St Helena’s not the only remote island that can’t get broadband internet – but some of the more sparsely-populated outcrops of the British Isles may have found a way round the problem.
It’s called “white space” (whatever that is), and so far it’s reaching just ten homes fitted with special aerials on the Scottish island of Bute – which is bigger than St Helena, has twice as many people, and is nowhere near as isolated.
The small transmitter takes advantage of spare “spectrum” no longer needed for television broadcasts, according to BBC News.
In the meantime, if the Connect St Helena! campaign succeeds in diverting an undersea cable, it seems St Helena might actually be better off than many of those remote Scottish islands.

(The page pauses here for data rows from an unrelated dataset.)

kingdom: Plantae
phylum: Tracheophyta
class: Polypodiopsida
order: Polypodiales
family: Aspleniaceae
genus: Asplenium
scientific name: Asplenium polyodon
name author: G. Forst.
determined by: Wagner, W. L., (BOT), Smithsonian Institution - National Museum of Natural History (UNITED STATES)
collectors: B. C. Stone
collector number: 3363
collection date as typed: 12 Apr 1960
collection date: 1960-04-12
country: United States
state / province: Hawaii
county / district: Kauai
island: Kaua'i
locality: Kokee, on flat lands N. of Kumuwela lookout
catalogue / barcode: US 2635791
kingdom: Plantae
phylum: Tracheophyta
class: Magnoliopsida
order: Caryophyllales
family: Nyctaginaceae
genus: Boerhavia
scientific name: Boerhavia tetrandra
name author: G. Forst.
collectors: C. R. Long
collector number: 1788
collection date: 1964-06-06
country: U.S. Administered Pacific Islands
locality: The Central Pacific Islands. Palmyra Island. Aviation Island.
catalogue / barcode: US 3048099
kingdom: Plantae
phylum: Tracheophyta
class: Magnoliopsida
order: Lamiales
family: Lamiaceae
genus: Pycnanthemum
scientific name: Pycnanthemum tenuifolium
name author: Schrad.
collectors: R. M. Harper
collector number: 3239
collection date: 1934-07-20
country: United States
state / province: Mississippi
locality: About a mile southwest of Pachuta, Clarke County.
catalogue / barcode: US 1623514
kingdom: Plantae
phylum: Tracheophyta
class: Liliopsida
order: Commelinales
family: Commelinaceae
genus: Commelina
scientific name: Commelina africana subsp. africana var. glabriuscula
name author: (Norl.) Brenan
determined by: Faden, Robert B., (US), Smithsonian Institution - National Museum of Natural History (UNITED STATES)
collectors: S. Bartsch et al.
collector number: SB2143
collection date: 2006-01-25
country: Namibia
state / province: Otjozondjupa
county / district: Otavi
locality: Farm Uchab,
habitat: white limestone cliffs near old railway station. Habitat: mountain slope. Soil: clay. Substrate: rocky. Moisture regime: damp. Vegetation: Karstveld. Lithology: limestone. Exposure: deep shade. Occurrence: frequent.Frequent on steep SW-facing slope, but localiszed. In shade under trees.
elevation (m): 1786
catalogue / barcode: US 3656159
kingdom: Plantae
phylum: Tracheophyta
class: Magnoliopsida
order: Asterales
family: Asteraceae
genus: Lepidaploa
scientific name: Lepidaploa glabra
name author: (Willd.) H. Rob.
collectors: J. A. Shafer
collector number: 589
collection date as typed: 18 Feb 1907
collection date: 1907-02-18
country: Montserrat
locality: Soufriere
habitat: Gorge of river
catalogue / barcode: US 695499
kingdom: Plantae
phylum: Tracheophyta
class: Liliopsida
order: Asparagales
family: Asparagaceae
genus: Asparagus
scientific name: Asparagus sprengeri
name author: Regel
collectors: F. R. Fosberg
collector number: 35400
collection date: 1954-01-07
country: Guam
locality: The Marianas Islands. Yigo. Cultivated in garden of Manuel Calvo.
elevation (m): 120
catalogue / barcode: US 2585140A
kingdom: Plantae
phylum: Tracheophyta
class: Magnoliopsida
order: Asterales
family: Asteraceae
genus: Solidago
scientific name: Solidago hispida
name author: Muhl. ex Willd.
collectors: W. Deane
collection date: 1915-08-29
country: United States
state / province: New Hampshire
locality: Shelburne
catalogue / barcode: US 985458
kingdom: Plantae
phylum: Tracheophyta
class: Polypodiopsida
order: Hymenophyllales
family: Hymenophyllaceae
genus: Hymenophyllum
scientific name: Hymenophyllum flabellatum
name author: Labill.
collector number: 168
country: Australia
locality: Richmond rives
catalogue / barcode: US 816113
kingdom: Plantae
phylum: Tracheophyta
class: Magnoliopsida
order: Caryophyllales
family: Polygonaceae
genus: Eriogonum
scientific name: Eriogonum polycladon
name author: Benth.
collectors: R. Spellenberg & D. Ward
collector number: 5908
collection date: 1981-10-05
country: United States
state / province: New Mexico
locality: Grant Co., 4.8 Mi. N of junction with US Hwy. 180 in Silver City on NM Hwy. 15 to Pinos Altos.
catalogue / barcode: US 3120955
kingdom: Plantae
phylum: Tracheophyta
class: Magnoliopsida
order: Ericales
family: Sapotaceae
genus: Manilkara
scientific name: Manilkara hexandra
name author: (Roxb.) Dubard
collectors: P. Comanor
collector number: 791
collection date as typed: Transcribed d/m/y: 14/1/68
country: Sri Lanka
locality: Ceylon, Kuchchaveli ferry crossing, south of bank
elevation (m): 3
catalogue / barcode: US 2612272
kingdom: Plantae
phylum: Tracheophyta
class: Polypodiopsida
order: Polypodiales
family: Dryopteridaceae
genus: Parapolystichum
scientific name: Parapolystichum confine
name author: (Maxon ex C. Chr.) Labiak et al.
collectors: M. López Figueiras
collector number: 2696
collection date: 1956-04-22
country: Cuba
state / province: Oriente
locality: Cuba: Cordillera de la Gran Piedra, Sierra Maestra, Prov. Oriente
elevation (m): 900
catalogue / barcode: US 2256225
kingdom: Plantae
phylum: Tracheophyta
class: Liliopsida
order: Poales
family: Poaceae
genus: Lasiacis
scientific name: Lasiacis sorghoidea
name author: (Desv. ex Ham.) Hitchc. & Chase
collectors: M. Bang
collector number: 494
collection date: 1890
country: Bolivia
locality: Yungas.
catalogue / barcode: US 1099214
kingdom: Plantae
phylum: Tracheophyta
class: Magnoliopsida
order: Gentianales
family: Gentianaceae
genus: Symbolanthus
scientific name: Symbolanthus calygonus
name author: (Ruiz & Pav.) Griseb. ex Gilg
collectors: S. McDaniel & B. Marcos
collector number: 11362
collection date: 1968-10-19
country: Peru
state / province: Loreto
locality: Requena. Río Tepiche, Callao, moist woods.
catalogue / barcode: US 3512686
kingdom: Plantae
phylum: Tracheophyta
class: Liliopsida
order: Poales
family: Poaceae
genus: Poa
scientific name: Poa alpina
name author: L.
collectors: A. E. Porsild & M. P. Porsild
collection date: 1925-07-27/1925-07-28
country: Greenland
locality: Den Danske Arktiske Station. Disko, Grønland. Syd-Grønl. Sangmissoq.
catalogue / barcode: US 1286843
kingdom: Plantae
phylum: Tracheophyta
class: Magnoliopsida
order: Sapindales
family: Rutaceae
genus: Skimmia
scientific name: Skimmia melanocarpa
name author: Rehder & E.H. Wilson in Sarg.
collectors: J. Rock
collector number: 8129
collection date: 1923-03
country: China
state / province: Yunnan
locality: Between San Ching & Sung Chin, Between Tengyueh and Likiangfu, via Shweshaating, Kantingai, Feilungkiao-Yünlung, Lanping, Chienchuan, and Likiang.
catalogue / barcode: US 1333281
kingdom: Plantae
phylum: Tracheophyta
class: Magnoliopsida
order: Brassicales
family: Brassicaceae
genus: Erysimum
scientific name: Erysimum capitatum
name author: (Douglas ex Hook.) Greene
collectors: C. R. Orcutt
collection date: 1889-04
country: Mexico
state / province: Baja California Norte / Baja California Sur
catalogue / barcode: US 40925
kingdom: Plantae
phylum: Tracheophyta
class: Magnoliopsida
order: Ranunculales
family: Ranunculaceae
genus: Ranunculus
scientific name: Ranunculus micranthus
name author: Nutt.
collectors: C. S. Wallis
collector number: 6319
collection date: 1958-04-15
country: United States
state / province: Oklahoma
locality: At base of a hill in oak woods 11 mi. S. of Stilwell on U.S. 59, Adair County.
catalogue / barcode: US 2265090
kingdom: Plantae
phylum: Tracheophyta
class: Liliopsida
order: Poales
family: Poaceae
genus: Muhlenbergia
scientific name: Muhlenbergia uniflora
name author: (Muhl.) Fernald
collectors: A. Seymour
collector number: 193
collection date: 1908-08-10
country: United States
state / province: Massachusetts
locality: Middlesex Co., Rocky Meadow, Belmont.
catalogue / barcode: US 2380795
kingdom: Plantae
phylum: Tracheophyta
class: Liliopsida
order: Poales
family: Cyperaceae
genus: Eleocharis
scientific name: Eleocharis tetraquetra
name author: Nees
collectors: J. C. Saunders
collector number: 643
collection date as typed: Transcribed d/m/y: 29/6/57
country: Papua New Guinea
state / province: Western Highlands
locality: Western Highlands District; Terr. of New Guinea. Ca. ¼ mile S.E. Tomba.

That’s if it isn’t already…
- Could White Space help St Helena? “The short answer is ‘no’,” says Christian von der Ropp of Connect St Helena! campaign. And here’s the long answer:
“White Space” and “Digital Dividend” (N.B. not “Digital Divide”) refer to radio frequencies originally allocated to terrestrial TV broadcast service which have remained unused and instead are to be used to deliver broadband Internet to homes lacking a wired broadband connection, usually because the distance to next telephone switch is too great for telephone-line based ADSL-service. However whatever radio technology is deployed (UMTS or LTE) in this unused frequency spectrum (spectrum = a certain frequency range) it can only bridge some 10-15km and so can only serve the so-called “last mile”. These frequencies would only be suitable to deliver Internet from a radio tower on St Helena to Saints’ homes but cannot bridge those thousands of kilometres to the next large Internet hub (Luanda or Cape Town).